By the mid-1960s, technological advances made it possible for video broadcasts to be sent across the country in ways they hadn’t before, using satellites and microwaves. The company at the forefront of this was the TelePrompTer company, known for creating the teleprompter display device. By this point, the company had invested in cable and satellite television seeking to expand the video market. They developed a method that would broadcast by satellite, live video to movie theaters across the country. One of the early events to do this was the Indianapolis 500 in 1964. After a few successful years at Indy, the offer was extended to NASCAR tracks. However, track owners were concerned it would hurt ticket sales to have people see the event from afar.

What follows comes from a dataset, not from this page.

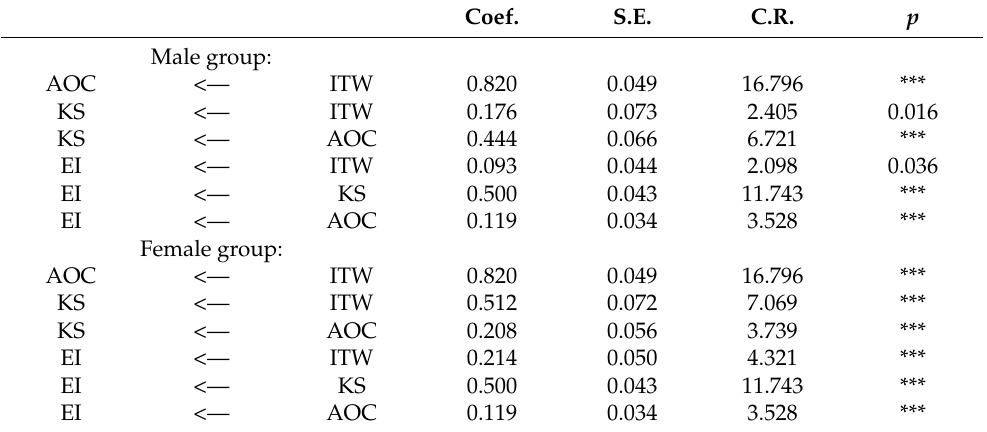
Table 7. Structural relationships with the same weight restrictions between gender groups.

“I had first crack at it,” Darlington President Bob Colvin said, “but it would have killed me. All of our fans come mainly from the southeast. They come to Darlington entirely for the race. What else do we have here except some cotton fields. But at Daytona you have all the tourists coming in to draw from.” Bill France welcomed the opportunity to allow fans on the other side of the country to see the Daytona 500, and get their money too. So for 1967, France allowed TelePrompTer to broadcast the race in a closed circuit setting. No commercials, all of the action.
To prepare for the broadcast, Daytona greatly expanded its facilities. Not fearing a loss of spectators, the speedway installed nearly 7,000 new seats and enlarged its broadcast booth. To lead the broadcast, veteran speedway announcer Bob Montgomery was recruited. Acting as color commentator alongside him was two-time Cup champion, Ned Jarrett while Chris Economaki gave reports from the pits. In 1967, twelve cameras were set up to capture the action, installed on platforms, remote operated ones, and one on a cherry picker near pit lane. To protect ticket sales at the track, the broadcast was blacked out in Florida and only one venue was allowed to show the race in Georgia and South Carolina.
Overall, the closed circuit broadcast was a success. An estimated 500,000 fans across the United States and Canada at 100 venues saw Mario Andretti win the Daytona 500. At the one location in South Carolina, a crowd of 3,400 people packed the Spartanburg Memorial Auditorium to watch the event. The black and white video was praised for its high quality.
However, problems with this format became harder to ignore by the late 1960s. In 1969, Bill France said that it cost $40,000 (over $250,000 in today’s money) to broadcast the race, as a result, ticket prices were driven up at movie theaters. By 1970, ticket prices were $8 each ($50 in today’s money.) 1970 was also the first year the race was broadcast in color. In 1971, A.J. Foyt’s Wood Brothers owned Mercury was sponsored by TelePrompTer in several Cup races. Incidentally, 1971 was the fifth and final year the Daytona 500 was shown on closed circuit broadcast. By that point, ABC was airing live parts of races and highlights of others. While TelePrompTer was a complete race, ABC’s Wide World of Sports was just good enough to serve as television provider.
As with a lot of old sports broadcasts, footage from the TelePrompTer broadcasts has never been found. Perhaps that is the reason why this production is rarely mentioned. But the act of bringing the country a live broadcast was an important step in growing the Daytona 500 and its legacy remains seen today.